• **EXCERPT PROVIDED**
____

The initiators of Kwaito at first only
aimed at creatively pleasing their audiences. There was
no deliberate creation of Kwaito as a genre. Producers had
a different picture of what they were trying to do. Some
called it disco fusion, others d’gong and some Guz.
It evolved like many global styles. In fact Kwaito was also
used in reference to Ghetto music and AmaKwaito as gangsters
from the ghetto. This brought and ugly side to the music.
Sex, Drugs and Alcohol found residence in the lyrical component
of kwaito songs.
The media predictably developed this art
form with regular coverage. BOP radio and T.V., Metro, Y
fm and M-Net’s Channel O promoted the music. Channel
O enhanced the evolution of Kwaito globally. In spite of
the success of this genre, record labels that were run by
whites before 1994 initially frowned upon it.

____

• **STATED GOAL 1**
In the Kwaito passage, which channel is said to have enhanced the evolution of Kwaito globally?
• **STATED GOAL 2**
Reproduce the part of the Kwaito passage starting at "The initiators of" and ending at "and some Guz.".
• **STATED GOAL 3**
Continue the passage on Kwaito music from where it stops.

• **MATERIAL PROVIDED**
____

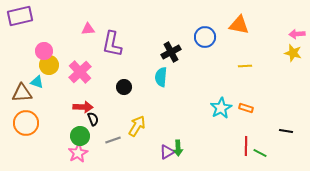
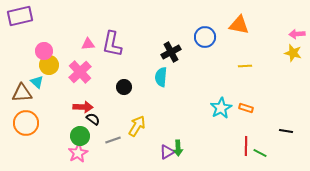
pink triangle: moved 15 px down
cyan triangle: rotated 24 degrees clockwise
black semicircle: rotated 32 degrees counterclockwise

____

• **TASK RESULT 1**
Channel O

• **TASK RESULT 2**
The initiators of Kwaito at first only
aimed at creatively pleasing their audiences. There was
no deliberate creation of Kwaito as a genre. Producers had
a different picture of what they were trying to do. Some
called it disco fusion, others d’gong and some Guz.

• **TASK RESULT 3**
The producers went on to establish their
own independent labels. Arthur started Triple 9 records,
Christos did Wicked Sound, Mdu started Mdu Music. Don Laka
of the Trompies fame started Kalawa.These were distributors
of the genre. With time Sony, BMG and EMI joined the arena.

Kwaito producer Don Laka
Kwaito’s basic structure is mid tempo
house beats, a vibrating bass line, a recognizable hook
or chant with animation (exclamation), occasional samples
of popular records, pop videos with skimpily dressed ladies
and fast cars, bars and crowded streets. High-energy performances
are the routine as Kwaito stars work the crowds.
The themes vary but revolve around relationships,
party and the boast. The lyrics are usually minimal and
easily catchy for the audience. Kwaito has a dance formation
called ‘Kwaito’ in which the dancer leaps and
occasional kicks forward like a footballer in one place.
All these form the aesthetic of Kwaito and for now it is
still THAT HOT THING.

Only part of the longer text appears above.